● **Task directions**
Exactly as written and without the pictures, output the entries below.

● **Extracted records**
▽

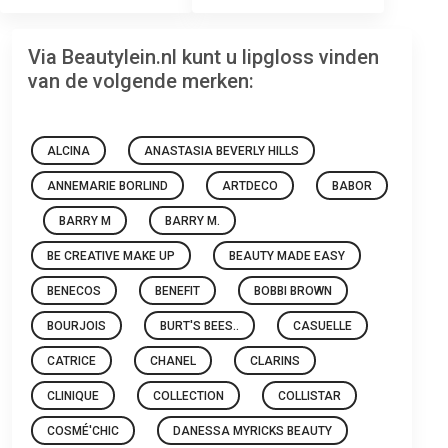
Via Beautylein.nl kunt u lipgloss vinden
van de volgende merken:
ALCINA
ANASTASIA BEVERLY HILLS
ANNEMARIE BORLIND
ARTDECO
BABOR
BARRY M
BARRY M.
BE CREATIVE MAKE UP
BEAUTY MADE EASY
BENECOS
BENEFIT
BOBBI BROWN
BOURJOIS
BURT'S BEES..
CASUELLE
CATRICE
CHANEL
CLARINS
CLINIQUE
COLLECTION
COLLISTAR
COSMÉ'CHIC
DANESSA MYRICKS BEAUTY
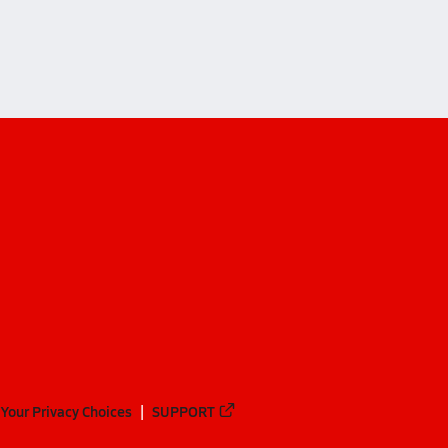
Your Privacy Choices
SUPPORT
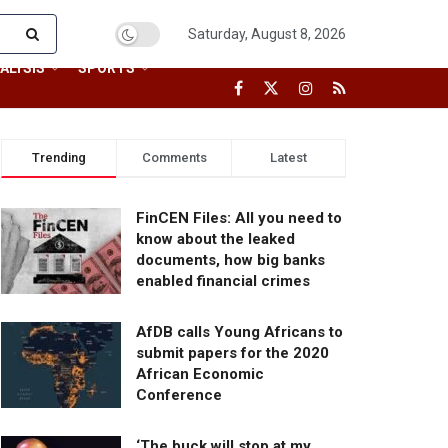
Saturday, August 8, 2026
ALYSIS
SPORTS
Trending
Comments
Latest
FinCEN Files: All you need to
know about the leaked
documents, how big banks
enabled financial crimes
AfDB calls Young Africans to
submit papers for the 2020
African Economic
Conference
‘The buck will stop at my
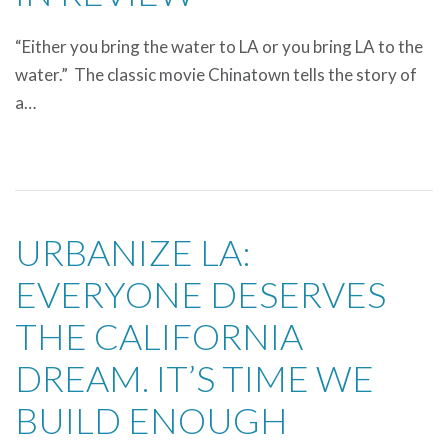
“Either you bring the water to LA or you bring LA to the
water.” The classic movie Chinatown tells the story of
a…
URBANIZE LA:
EVERYONE DESERVES
THE CALIFORNIA
DREAM. IT’S TIME WE
BUILD ENOUGH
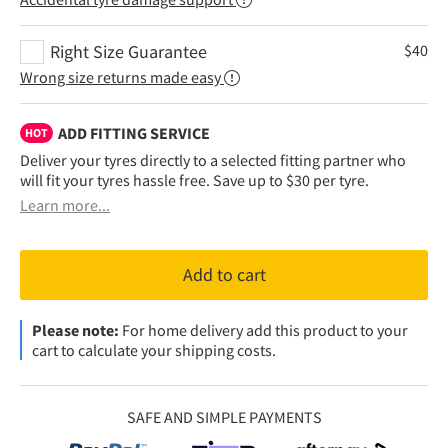
Right Size Guarantee
$
40
Wrong size returns made easy
ADD FITTING SERVICE
HOT
Deliver your tyres directly to a selected fitting partner who
will fit your tyres hassle free. Save up to $30 per tyre.
Learn more...
Add to cart
Please note:
For home delivery add this product to your
cart to calculate your shipping costs.
SAFE AND SIMPLE PAYMENTS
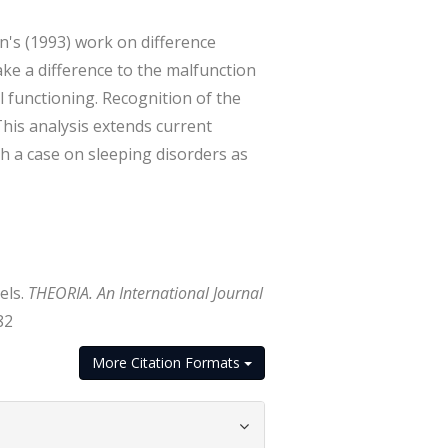
n's (1993) work on difference
ke a difference to the malfunction
 functioning. Recognition of the
This analysis extends current
ith a case on sleeping disorders as
els.
THEORIA. An International Journal
82
More Citation Formats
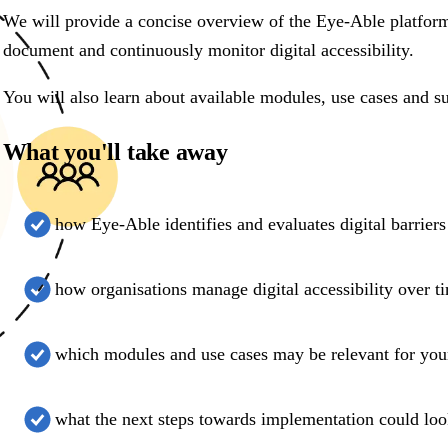
We will provide a concise overview of the Eye-Able platfor
document and continuously monitor digital accessibility.
You will also learn about available modules, use cases and su
What you'll take away
how Eye-Able identifies and evaluates digital barriers
how organisations manage digital accessibility over t
which modules and use cases may be relevant for you
what the next steps towards implementation could loo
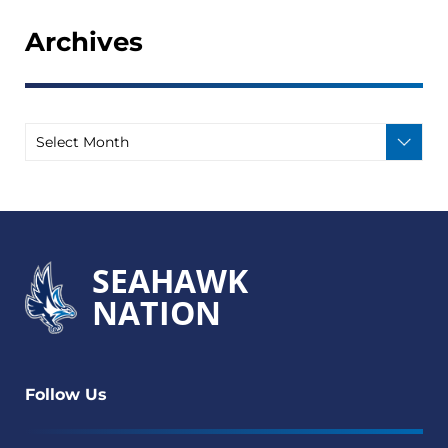
Archives
SEAHAWK
NATION
Follow Us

△

● **Task solution**
Via Beautylein.nl kunt u lipgloss vinden
van de volgende merken:
ALCINA
ANASTASIA BEVERLY HILLS
ANNEMARIE BORLIND
ARTDECO
BABOR
BARRY M
BARRY M.
BE CREATIVE MAKE UP
BEAUTY MADE EASY
BENECOS
BENEFIT
BOBBI BROWN
BOURJOIS
BURT'S BEES..
CASUELLE
CATRICE
CHANEL
CLARINS
CLINIQUE
COLLECTION
COLLISTAR
COSMÉ'CHIC
DANESSA MYRICKS BEAUTY
Your Privacy Choices
SUPPORT
Saturday, August 8, 2026
ALYSIS
SPORTS
Trending
Comments
Latest
FinCEN Files: All you need to
know about the leaked
documents, how big banks
enabled financial crimes
AfDB calls Young Africans to
submit papers for the 2020
African Economic
Conference
‘The buck will stop at my
“Either you bring the water to LA or you bring LA to the
water.” The classic movie Chinatown tells the story of
a…
URBANIZE LA:
EVERYONE DESERVES
THE CALIFORNIA
DREAM. IT’S TIME WE
BUILD ENOUGH
Right Size Guarantee
$
40
Wrong size returns made easy
ADD FITTING SERVICE
HOT
Deliver your tyres directly to a selected fitting partner who
will fit your tyres hassle free. Save up to $30 per tyre.
Learn more...
Add to cart
Please note:
For home delivery add this product to your
cart to calculate your shipping costs.
SAFE AND SIMPLE PAYMENTS
n's (1993) work on difference
ke a difference to the malfunction
 functioning. Recognition of the
This analysis extends current
ith a case on sleeping disorders as
els.
THEORIA. An International Journal
82
More Citation Formats
We will provide a concise overview of the Eye-Able platfor
document and continuously monitor digital accessibility.
You will also learn about available modules, use cases and su
What you'll take away
how Eye-Able identifies and evaluates digital barriers
how organisations manage digital accessibility over t
which modules and use cases may be relevant for you
what the next steps towards implementation could loo
Archives
SEAHAWK
NATION
Follow Us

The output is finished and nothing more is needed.